En el aplanado campo de juego de la competencia global “libre y no distorsionada”, no todos recibirán el mismo trato. Pese a los esfuerzos de los gobiernos de los países más ricos por limitar su amplitud, llegará el día del cataclismo anunciado para los pequeños comercios, restaurantes, salas de espectáculos, pequeñas empresas de apoyo al turismo, a la cultura, a la organización de eventos y a la comunicación, etc. Para los 3.500 black cabs londinenses que desde junio han abandonado la ciudad rumbo a los “cementerios de taxis” de la periferia, amontonados ahí en medio de la maleza y la basura, y para sus conductores, sin recursos ya para pagar la cuota a las empresas privadas a las que alquilan sus vehículos por más de 300 euros semanales, el viaje de ida probablemente no tendrá retorno.
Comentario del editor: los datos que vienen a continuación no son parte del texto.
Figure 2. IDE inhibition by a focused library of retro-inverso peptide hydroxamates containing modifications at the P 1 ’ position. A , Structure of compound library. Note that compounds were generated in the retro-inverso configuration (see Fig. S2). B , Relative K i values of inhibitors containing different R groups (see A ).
El coronavirus habrá acelerado su quiebra, que iba ya por buen camino con la “uberización”.

El Fondo de las Naciones Unidas para la Infancia (Unicef) y Save the Children han calculado que, en el curso del año 2020, el número de niños que viven en familias pobres (según el umbral establecido por cada país) habrá aumentado en 142 millones hasta alcanzar los 715 millones (el 38,4% de los niños del mundo). En los países ricos, el aumento de la pobreza también supone una amenaza, especialmente para aquellos que ya estaban entre los más precarios. En Francia, Louis Cantuel, responsable de las relaciones internacionales de los Restaurantes del Corazón, estima que el recurso a la ayuda alimentaria ha aumentado “en más de un 30% en las grandes metrópolis durante el periodo de confinamiento. […] Estamos ante una situación que perdurará más allá de la crisis sanitaria”, lo que podría estar anunciando un “desvío duradero hacia la pobreza”.

El viejo mundo definitivamente no quiere morir, y más que nunca expone sus cicatrices a los ojos del nuevo, que tampoco es tan nuevo. La crisis sanitaria las pone bajo la lupa. Frente a estos peligros, la mayoría de los cuales aún están por llegar, el “cueste lo que cueste” del presidente Macron ya parece desvanecerse frente a los cánones de la ortodoxia presupuestaria: el 17 de noviembre de 2020, la Asamblea Nacional francesa aprobó una primera ley de finanzas para 2021 que prevé volver por debajo del umbral del 3% de déficit público para 2025. Con la promesa de no subir los impuestos. Un “regreso a la normalidad”, al fin y al cabo.